#### [Job item]
Can you reproduce, word for word, the lines below from the very first one through the line that contains "out requiring a lifestyle overhaul.", including both?

(Stored data entries)
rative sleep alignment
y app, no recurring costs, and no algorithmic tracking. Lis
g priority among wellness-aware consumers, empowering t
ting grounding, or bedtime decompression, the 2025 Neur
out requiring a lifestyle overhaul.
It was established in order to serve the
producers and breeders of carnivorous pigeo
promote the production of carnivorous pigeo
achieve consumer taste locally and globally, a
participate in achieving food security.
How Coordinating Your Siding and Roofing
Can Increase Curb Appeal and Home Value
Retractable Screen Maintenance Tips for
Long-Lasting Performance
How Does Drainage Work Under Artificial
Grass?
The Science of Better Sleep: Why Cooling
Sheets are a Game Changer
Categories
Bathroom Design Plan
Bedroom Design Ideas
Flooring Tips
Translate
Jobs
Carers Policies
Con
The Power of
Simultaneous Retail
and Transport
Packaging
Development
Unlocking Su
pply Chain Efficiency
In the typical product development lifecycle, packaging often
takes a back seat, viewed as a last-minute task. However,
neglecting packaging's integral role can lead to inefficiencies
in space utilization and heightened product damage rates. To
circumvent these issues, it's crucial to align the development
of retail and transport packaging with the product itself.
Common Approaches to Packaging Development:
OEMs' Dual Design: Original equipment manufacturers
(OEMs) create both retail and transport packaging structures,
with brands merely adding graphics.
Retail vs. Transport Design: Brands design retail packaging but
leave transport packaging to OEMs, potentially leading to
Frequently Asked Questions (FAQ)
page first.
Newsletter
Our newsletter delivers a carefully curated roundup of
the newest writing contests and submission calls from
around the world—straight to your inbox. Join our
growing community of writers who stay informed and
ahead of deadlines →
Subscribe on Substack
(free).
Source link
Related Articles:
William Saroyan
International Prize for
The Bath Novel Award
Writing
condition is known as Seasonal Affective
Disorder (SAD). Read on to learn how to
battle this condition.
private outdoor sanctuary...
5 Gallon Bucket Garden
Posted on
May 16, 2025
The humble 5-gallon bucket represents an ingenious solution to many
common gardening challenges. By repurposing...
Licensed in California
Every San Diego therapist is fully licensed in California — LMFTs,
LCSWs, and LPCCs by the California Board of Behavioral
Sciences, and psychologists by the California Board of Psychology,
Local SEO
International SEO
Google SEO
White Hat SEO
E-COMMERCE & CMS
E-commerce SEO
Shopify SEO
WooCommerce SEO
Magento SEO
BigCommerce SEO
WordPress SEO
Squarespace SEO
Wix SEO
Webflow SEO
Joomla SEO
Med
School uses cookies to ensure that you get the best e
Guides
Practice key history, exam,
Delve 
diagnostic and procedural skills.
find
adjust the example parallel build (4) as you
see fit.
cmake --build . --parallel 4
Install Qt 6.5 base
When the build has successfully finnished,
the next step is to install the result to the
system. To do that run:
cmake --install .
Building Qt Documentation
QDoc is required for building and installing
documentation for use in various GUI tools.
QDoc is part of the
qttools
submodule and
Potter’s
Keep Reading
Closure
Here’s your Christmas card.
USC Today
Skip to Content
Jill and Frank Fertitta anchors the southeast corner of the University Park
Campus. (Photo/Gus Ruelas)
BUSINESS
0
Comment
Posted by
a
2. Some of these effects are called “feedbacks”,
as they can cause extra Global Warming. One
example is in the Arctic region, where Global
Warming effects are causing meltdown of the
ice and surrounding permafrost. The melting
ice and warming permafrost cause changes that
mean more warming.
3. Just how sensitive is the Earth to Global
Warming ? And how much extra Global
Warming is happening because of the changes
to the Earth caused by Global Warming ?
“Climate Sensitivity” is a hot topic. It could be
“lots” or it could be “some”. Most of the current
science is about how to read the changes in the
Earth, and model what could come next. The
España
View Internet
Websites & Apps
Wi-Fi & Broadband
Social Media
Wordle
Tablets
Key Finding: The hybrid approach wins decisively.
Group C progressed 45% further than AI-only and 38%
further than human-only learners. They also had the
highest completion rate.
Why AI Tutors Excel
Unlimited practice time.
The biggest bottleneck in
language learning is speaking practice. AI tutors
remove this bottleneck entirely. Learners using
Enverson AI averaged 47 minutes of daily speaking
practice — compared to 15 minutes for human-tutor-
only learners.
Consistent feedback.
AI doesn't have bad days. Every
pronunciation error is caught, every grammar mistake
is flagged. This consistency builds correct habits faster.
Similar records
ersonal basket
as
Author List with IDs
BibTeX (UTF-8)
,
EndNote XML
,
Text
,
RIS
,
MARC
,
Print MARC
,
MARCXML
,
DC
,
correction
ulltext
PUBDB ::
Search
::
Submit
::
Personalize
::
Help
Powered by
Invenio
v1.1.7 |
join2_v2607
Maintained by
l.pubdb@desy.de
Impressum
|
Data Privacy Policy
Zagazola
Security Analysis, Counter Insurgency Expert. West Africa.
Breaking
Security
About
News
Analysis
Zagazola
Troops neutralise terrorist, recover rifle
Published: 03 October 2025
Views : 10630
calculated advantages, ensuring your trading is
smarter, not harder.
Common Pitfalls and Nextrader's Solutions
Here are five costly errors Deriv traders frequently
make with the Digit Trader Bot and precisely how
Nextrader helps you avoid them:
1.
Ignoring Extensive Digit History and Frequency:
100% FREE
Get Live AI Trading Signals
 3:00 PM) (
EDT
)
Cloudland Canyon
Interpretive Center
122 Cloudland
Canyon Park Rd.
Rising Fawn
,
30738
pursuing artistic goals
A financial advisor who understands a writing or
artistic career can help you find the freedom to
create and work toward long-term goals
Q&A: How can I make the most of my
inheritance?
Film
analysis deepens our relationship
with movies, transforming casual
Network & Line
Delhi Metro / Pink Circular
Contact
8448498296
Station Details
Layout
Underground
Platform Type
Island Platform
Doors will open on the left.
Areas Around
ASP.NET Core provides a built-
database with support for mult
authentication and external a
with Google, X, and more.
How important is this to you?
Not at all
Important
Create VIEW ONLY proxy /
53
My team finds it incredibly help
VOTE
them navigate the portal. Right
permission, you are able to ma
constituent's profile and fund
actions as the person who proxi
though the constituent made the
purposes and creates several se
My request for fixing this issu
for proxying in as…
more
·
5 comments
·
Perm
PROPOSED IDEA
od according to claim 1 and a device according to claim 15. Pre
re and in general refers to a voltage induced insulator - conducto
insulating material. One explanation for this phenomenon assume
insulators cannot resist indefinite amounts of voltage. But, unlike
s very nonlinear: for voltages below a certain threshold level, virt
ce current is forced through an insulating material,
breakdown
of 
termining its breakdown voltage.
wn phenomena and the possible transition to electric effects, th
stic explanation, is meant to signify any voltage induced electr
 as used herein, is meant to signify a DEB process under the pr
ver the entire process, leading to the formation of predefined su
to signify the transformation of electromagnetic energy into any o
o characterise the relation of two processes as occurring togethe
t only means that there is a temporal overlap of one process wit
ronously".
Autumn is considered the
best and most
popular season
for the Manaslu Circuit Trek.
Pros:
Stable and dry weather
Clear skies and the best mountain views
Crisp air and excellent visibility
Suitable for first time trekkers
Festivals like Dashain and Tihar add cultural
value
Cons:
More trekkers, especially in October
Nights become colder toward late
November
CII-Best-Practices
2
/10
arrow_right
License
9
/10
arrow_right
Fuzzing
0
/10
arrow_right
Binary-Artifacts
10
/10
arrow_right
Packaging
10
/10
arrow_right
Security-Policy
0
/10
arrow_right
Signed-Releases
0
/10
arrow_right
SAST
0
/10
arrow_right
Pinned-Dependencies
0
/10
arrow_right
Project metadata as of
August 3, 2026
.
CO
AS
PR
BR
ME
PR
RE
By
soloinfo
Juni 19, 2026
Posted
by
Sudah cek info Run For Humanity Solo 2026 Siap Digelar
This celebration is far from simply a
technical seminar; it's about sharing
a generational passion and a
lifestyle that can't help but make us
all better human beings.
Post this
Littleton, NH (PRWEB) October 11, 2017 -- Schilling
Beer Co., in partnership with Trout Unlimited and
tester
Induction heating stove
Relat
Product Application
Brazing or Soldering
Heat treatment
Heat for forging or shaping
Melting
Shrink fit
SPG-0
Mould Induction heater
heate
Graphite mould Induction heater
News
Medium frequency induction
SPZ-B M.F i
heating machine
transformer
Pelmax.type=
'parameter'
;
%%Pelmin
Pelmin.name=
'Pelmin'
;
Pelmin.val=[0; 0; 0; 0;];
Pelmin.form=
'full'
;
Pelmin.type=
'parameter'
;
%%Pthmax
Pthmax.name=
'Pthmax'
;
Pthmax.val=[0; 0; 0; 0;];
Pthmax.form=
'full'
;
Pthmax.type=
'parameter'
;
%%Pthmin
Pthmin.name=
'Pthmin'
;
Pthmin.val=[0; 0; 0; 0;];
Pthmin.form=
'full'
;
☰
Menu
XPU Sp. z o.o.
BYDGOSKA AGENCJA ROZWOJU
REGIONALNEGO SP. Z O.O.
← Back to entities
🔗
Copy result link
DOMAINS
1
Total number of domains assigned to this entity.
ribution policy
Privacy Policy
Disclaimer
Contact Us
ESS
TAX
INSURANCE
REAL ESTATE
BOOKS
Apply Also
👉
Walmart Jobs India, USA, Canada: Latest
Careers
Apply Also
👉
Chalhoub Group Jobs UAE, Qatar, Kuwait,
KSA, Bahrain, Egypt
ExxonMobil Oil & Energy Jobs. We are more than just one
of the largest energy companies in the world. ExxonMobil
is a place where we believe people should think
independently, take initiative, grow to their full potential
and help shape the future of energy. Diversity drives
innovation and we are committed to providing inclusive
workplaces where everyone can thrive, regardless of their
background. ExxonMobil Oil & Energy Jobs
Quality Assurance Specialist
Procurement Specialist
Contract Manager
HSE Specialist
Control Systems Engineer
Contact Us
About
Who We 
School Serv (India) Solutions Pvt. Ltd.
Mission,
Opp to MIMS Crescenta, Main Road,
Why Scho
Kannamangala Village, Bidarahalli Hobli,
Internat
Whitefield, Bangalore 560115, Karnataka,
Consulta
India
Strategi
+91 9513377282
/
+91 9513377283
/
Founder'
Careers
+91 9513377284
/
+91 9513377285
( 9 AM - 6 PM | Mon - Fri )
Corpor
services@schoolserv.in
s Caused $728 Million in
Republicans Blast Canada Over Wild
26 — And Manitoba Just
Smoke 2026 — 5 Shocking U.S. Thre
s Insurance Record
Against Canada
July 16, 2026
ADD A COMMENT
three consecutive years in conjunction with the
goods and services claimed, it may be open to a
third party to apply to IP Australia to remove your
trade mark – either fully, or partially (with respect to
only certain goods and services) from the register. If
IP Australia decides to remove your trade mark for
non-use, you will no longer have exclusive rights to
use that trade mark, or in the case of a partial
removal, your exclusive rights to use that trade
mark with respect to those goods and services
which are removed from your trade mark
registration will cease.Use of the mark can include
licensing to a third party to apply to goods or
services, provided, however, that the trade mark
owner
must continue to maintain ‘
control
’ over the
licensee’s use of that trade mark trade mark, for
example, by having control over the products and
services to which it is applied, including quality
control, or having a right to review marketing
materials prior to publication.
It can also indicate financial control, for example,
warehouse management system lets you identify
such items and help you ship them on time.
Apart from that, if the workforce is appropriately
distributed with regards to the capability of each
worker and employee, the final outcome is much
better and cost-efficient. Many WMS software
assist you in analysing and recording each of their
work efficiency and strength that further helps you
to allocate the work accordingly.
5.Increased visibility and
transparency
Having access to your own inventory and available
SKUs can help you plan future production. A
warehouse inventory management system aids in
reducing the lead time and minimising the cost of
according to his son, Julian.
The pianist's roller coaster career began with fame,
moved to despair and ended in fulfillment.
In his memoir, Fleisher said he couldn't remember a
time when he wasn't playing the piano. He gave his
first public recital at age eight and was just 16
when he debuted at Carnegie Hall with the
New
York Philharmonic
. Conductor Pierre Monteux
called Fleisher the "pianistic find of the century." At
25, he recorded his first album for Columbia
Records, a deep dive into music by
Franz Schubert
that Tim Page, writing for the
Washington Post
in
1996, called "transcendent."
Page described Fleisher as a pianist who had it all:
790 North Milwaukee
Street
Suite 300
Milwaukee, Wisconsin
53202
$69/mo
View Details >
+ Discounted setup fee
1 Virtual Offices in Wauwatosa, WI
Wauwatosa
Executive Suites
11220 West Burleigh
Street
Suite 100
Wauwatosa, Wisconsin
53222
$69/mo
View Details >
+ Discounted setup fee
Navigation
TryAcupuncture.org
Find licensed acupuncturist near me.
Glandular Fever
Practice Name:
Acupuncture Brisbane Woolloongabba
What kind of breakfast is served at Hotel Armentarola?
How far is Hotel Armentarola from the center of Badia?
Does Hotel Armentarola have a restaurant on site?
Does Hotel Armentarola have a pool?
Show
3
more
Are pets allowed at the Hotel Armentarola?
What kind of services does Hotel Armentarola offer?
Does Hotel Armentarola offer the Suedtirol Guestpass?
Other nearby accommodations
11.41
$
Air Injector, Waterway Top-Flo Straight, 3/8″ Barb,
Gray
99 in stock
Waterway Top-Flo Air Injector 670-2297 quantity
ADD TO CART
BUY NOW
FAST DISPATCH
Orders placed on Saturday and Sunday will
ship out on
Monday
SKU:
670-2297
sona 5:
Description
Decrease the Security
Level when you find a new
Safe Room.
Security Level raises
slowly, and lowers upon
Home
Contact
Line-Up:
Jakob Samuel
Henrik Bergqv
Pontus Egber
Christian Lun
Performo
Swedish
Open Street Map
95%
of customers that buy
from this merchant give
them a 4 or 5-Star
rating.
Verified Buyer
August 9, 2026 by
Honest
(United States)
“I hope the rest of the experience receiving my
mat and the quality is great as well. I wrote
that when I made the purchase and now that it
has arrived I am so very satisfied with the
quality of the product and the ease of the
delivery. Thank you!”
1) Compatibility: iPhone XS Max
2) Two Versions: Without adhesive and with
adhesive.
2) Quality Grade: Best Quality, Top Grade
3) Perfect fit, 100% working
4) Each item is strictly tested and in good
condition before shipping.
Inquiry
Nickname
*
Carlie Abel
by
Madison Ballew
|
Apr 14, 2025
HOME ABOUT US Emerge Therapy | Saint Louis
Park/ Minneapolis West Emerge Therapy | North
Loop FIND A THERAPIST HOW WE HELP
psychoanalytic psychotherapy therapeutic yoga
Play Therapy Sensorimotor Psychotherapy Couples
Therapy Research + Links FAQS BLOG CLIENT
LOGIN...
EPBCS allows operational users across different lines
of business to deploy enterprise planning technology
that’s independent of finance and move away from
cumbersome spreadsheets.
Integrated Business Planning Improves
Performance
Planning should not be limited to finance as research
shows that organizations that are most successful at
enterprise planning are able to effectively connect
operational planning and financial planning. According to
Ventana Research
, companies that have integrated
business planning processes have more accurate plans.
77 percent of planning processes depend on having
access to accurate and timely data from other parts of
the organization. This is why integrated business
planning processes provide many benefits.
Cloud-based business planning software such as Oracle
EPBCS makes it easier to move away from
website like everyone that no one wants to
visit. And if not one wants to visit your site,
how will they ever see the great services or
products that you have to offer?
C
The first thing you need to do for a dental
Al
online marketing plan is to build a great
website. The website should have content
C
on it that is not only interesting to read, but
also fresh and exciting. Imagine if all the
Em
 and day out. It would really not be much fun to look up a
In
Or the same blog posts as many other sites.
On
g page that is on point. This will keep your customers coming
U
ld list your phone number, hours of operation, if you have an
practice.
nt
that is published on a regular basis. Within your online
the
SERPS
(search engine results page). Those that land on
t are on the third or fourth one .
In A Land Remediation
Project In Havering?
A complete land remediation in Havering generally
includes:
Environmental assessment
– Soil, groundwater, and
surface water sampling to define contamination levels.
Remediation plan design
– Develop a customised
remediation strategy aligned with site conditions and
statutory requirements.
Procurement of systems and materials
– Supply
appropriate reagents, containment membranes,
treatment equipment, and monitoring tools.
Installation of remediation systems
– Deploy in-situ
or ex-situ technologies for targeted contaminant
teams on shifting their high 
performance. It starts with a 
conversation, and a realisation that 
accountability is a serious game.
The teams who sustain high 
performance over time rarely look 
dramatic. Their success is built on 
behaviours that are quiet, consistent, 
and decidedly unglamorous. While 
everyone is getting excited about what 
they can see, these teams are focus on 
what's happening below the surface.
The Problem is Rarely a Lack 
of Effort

#### [Result for this task]
rative sleep alignment
y app, no recurring costs, and no algorithmic tracking. Lis
g priority among wellness-aware consumers, empowering t
ting grounding, or bedtime decompression, the 2025 Neur
out requiring a lifestyle overhaul.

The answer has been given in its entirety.